London, writes Haley, was born in 1875, "the illegitimate son of an unbalanced, free-loving spiritualist mother." Raised at the edge of poverty, London quit school after the eighth grade to stuff pickles into jars at 10 cents an hour — about $2.40 in today's money. He bought a boat and stole from private oyster beds. He signed up as a crewman on a sealing ship in the North Pacific and steered it through a typhoon. He wrote about the typhoon and won a prize of $600 in today's dollars — an omen of what he was to become.
He didn't become a writer right away. On the first news of gold he rushed to the Canadian Yukon, a trek that almost killed him. He returned with no gold, but with images and ideas for the stories that made him famous, such as "The Call of the Wild" and "To Build a Fire." Nature was a recurring character in London's stories, and it was a nature that was raw and implacable.
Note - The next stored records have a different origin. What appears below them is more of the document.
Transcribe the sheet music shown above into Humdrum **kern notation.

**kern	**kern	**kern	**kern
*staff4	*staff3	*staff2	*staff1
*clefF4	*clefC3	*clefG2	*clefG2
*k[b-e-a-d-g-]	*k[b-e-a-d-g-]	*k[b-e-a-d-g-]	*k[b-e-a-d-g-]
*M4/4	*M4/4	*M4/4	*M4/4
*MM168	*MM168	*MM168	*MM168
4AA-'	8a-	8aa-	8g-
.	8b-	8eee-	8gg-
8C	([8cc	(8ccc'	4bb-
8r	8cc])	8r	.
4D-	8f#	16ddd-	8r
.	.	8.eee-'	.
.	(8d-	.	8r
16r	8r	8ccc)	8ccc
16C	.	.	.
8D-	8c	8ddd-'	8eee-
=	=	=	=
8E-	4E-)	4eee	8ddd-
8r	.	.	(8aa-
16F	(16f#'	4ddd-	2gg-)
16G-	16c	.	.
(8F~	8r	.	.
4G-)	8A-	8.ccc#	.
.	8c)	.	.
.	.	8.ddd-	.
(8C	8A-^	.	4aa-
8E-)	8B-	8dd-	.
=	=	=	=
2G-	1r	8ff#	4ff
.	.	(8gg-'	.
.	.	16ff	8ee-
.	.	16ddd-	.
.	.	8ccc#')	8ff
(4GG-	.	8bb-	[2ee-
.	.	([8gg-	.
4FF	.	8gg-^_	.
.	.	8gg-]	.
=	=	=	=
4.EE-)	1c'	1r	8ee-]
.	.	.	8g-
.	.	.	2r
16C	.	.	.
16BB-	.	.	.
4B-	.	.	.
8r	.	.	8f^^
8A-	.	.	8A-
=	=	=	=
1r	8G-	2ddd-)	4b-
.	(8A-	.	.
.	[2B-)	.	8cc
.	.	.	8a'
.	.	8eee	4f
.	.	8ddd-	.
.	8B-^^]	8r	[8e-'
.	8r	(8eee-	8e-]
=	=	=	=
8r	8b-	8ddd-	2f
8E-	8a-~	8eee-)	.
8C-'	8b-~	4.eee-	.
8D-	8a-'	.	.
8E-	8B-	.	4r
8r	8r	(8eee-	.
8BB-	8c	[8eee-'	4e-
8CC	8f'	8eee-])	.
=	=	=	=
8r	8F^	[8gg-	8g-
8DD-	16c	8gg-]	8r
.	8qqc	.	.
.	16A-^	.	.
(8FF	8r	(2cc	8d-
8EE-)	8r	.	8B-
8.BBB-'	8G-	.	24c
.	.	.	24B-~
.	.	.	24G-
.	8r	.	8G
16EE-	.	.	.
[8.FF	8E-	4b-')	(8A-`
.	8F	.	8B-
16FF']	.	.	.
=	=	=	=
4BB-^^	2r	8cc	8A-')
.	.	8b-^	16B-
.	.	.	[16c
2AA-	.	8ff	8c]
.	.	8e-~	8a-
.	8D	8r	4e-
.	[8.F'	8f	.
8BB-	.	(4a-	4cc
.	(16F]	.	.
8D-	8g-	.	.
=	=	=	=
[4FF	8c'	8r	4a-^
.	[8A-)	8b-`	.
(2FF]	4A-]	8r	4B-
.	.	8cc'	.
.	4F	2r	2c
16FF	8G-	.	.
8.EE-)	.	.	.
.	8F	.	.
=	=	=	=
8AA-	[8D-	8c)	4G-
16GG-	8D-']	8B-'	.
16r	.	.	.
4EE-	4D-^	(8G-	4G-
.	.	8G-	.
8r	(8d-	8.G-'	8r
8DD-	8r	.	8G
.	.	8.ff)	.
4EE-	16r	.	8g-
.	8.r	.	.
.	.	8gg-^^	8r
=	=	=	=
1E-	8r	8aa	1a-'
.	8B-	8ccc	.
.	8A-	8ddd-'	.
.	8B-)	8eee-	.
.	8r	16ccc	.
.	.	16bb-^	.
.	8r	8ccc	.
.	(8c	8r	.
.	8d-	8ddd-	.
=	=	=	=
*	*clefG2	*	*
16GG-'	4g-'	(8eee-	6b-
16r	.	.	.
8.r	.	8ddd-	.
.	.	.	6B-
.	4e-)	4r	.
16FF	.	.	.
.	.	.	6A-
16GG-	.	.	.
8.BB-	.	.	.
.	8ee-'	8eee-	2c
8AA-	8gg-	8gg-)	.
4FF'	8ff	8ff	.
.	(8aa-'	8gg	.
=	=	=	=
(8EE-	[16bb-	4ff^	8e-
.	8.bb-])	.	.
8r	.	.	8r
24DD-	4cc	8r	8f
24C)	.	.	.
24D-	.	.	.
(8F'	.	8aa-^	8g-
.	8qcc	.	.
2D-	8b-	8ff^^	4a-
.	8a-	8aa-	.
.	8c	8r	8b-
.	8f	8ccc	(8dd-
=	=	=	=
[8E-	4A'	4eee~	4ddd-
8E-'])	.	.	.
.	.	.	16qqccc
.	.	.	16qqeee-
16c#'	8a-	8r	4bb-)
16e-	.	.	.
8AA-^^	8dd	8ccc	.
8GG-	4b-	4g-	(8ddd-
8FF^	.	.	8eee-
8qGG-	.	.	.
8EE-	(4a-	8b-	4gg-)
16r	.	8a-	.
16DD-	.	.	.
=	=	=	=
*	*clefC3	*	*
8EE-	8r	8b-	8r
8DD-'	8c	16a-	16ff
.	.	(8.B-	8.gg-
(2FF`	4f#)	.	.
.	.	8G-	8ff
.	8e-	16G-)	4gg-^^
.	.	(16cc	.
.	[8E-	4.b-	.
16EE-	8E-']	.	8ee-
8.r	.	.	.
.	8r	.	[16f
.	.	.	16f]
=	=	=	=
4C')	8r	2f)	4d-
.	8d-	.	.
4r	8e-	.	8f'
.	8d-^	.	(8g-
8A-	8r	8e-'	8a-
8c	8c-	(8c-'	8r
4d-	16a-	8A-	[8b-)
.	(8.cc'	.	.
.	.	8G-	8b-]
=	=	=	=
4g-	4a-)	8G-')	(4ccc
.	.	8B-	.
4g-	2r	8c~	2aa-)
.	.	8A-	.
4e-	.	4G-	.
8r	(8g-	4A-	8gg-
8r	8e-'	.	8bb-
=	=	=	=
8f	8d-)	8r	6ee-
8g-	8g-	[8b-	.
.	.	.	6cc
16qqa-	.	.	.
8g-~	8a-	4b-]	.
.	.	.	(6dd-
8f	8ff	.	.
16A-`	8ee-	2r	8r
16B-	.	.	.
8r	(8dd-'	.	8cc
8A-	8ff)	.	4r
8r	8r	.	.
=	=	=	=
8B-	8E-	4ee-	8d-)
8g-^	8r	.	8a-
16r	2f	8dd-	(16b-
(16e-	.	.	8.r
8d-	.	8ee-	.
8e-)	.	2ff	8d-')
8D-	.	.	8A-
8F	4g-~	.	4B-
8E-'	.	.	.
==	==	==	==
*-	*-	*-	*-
London also fictionalized his experiences of a cruel ship's captain ("The Sea-Wolf"), of tramping ("The Road,") of binging ("John Barleycorn") and of struggling to be a writer ("Martin Eden").
London's writing put him into a circle of Bay Area intellectuals who — despite it being the Edwardian era — partied and hooked up. In his youth, London had the face and body of a Greek god, and he once told one woman that to have sexual morals was to be burdened with "low blood pressure." But London was a serious writer. In "Wolf," Haley tells how London pulled away from this group, decamping with his second wife, Charmian, to a ranch where he could write. His regimen was 1,000 words a day. He wrote for money so that he could support his first wife, their daughters, his mother, himself, his second wife, his ranch and his sailboat.
A biographer could write a 1,000-page book about him. The problem is not finding things to put in but deciding what to leave out. Haley has done a fine job. His book is a compelling story about a man who, after the death of Mark Twain in 1910, was America's most prominent author.
Bruce Ramsey is a Seattle Times editorial writer.